What reasons can you suggest for the decay?

Don't fight forces, use them R. Buckminster Fuller.

by rg (leopold dot lepster at google mail dot com) on Tue Nov 21st, 2006 at 09:20:21 AM EST
[ Parent ]
Essentially, the move towards the bipartisan system, pushed on by the combined Rovian-Berlusconian-Tudjmanian tactics of one political power. Read the earlier pieces of my Hungary diaries, in particular this introductory one and this one where I'm vailing about the two-party system.

*Lunatic*, n.
One whose delusions are out of fashion.
by DoDo on Tue Nov 21st, 2006 at 09:46:06 AM EST
[ Parent ]
To demonstrate what this means on the 'left' side, the two worst in recent discussions I had, both with older ladies who are lifelong liberals:

  • One volunteered that it would have been okay with her if a few of 'the rabble' had paid for causing this much trouble with their lives.

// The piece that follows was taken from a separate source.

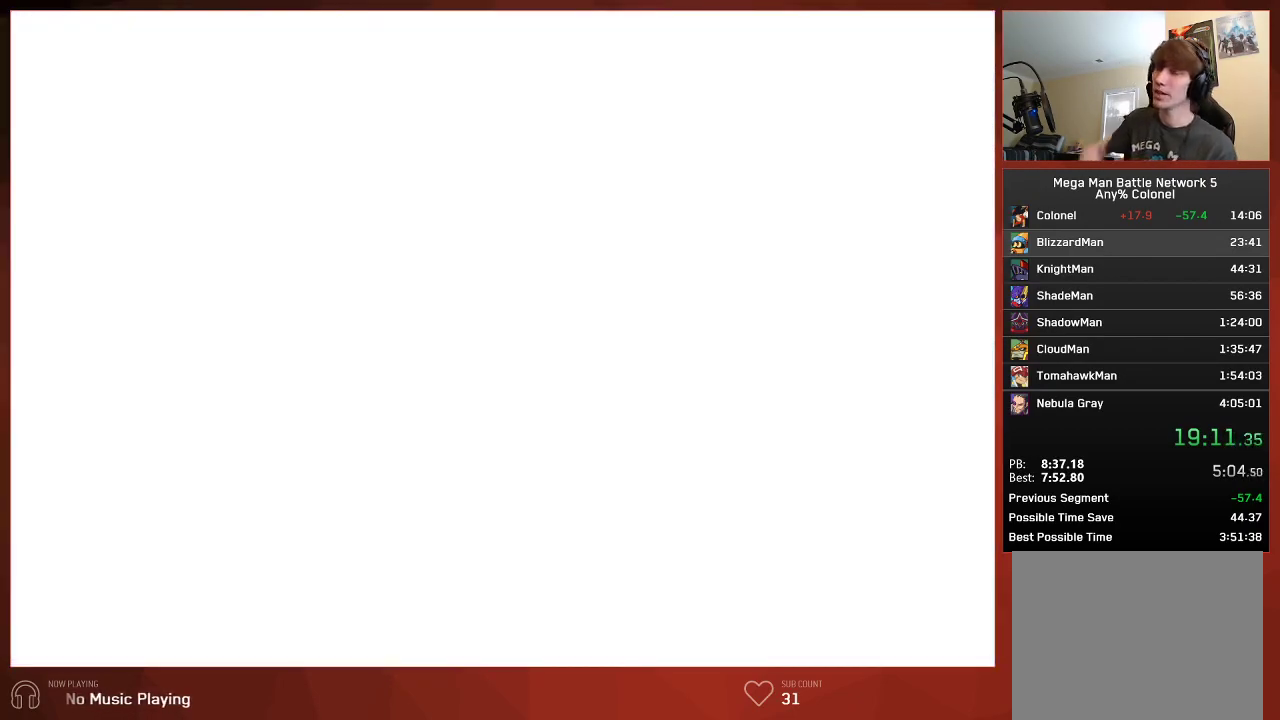
{"buttons": [], "left_stick": "center", "right_stick": "center", "events": []}
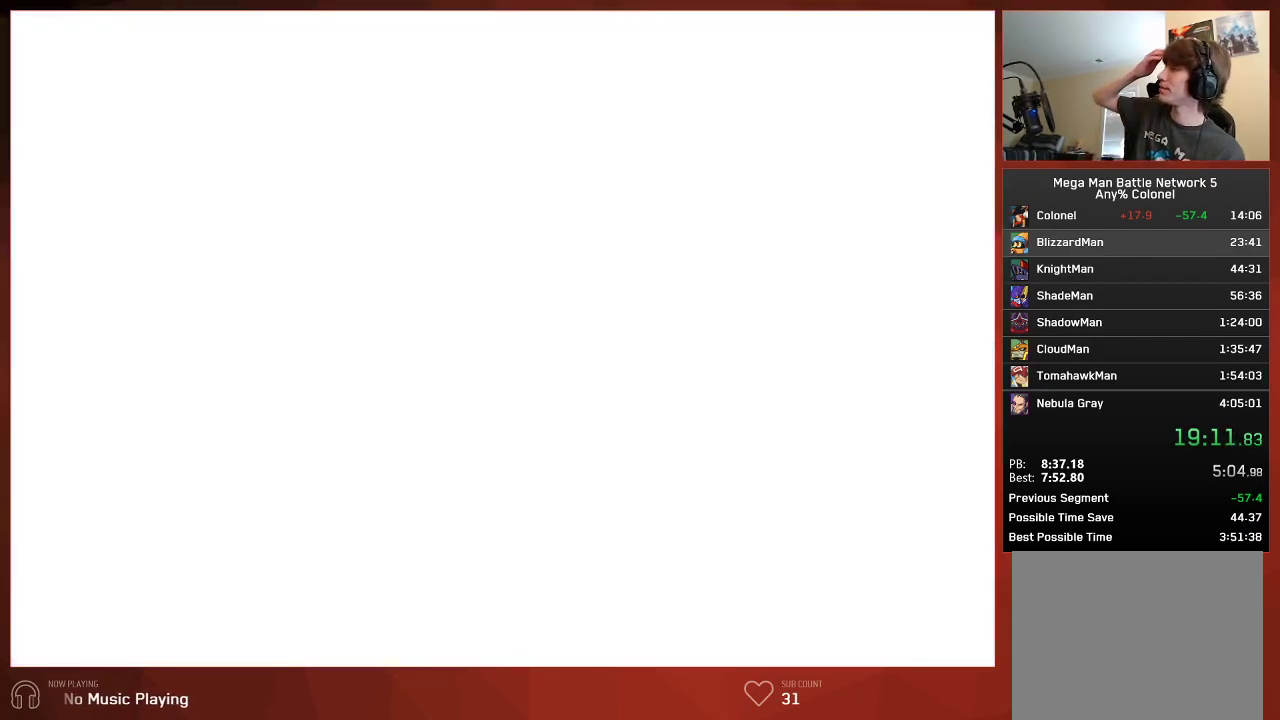
{"buttons": [], "left_stick": "center", "right_stick": "center", "events": []}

  • Another, when I brought up the case of a state TV reporter who was beaten twice by two different police squads during the last police storming during live coverage (on the telephone, unfortunately not the picture), said the journalist must have deserved it with something.


*Lunatic*, n.
One whose delusions are out of fashion.
by DoDo on Tue Nov 21st, 2006 at 07:09:33 AM EST
[ Parent ]


Display:
Go to: [ European Tribune Homepage : Top of page : Top of comments ]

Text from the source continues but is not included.